▶ _Aim of the task_:
An exact copy of every record is needed, with all pictures omitted.

▶ _Information provided_:

---

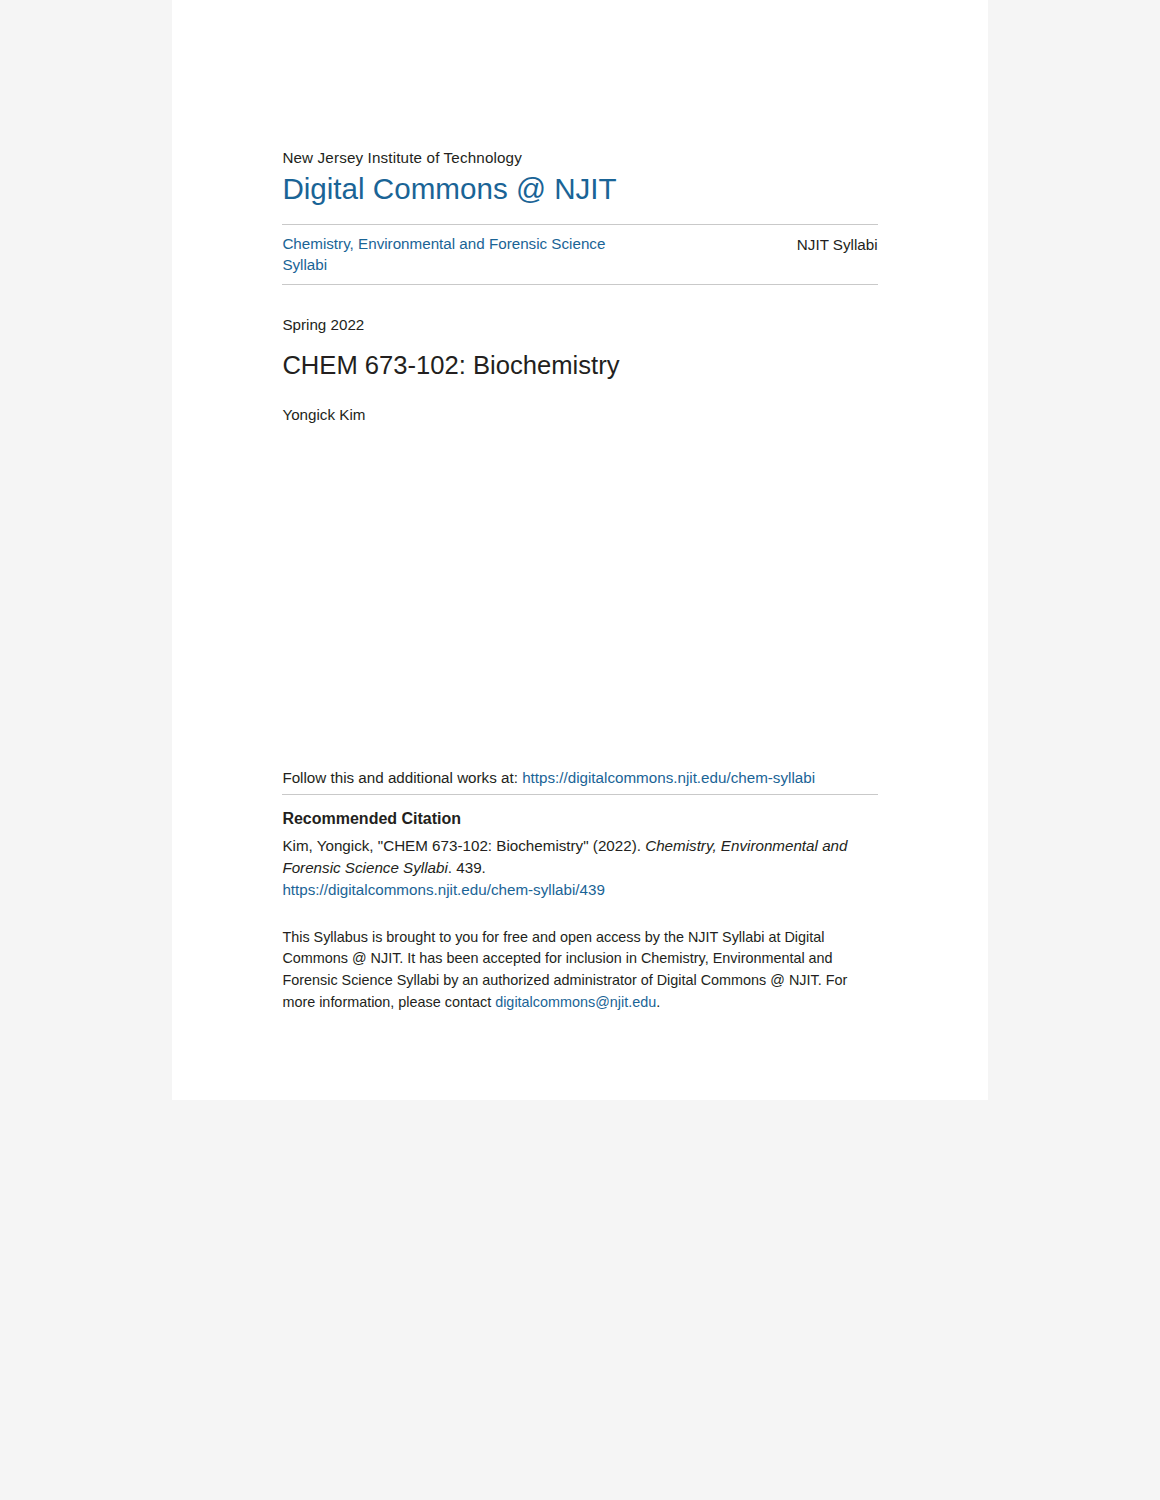New Jersey Institute of Technology
Digital Commons @ NJIT
Chemistry, Environmental and Forensic Science
Syllabi
NJIT Syllabi
Spring 2022
CHEM 673-102: Biochemistry
Yongick Kim
Follow this and additional works at: https://digitalcommons.njit.edu/chem-syllabi
Recommended Citation
Kim, Yongick, "CHEM 673-102: Biochemistry" (2022). Chemistry, Environmental and Forensic Science Syllabi. 439.
https://digitalcommons.njit.edu/chem-syllabi/439
This Syllabus is brought to you for free and open access by the NJIT Syllabi at Digital Commons @ NJIT. It has been accepted for inclusion in Chemistry, Environmental and Forensic Science Syllabi by an authorized administrator of Digital Commons @ NJIT. For more information, please contact digitalcommons@njit.edu.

---

▶ _Answer to this exercise_:
New Jersey Institute of Technology
Digital Commons @ NJIT
Chemistry, Environmental and Forensic Science
Syllabi
NJIT Syllabi
Spring 2022
CHEM 673-102: Biochemistry
Yongick Kim
Follow this and additional works at: https://digitalcommons.njit.edu/chem-syllabi
Recommended Citation
Kim, Yongick, "CHEM 673-102: Biochemistry" (2022). Chemistry, Environmental and Forensic Science Syllabi. 439.
https://digitalcommons.njit.edu/chem-syllabi/439
This Syllabus is brought to you for free and open access by the NJIT Syllabi at Digital Commons @ NJIT. It has been accepted for inclusion in Chemistry, Environmental and Forensic Science Syllabi by an authorized administrator of Digital Commons @ NJIT. For more information, please contact digitalcommons@njit.edu.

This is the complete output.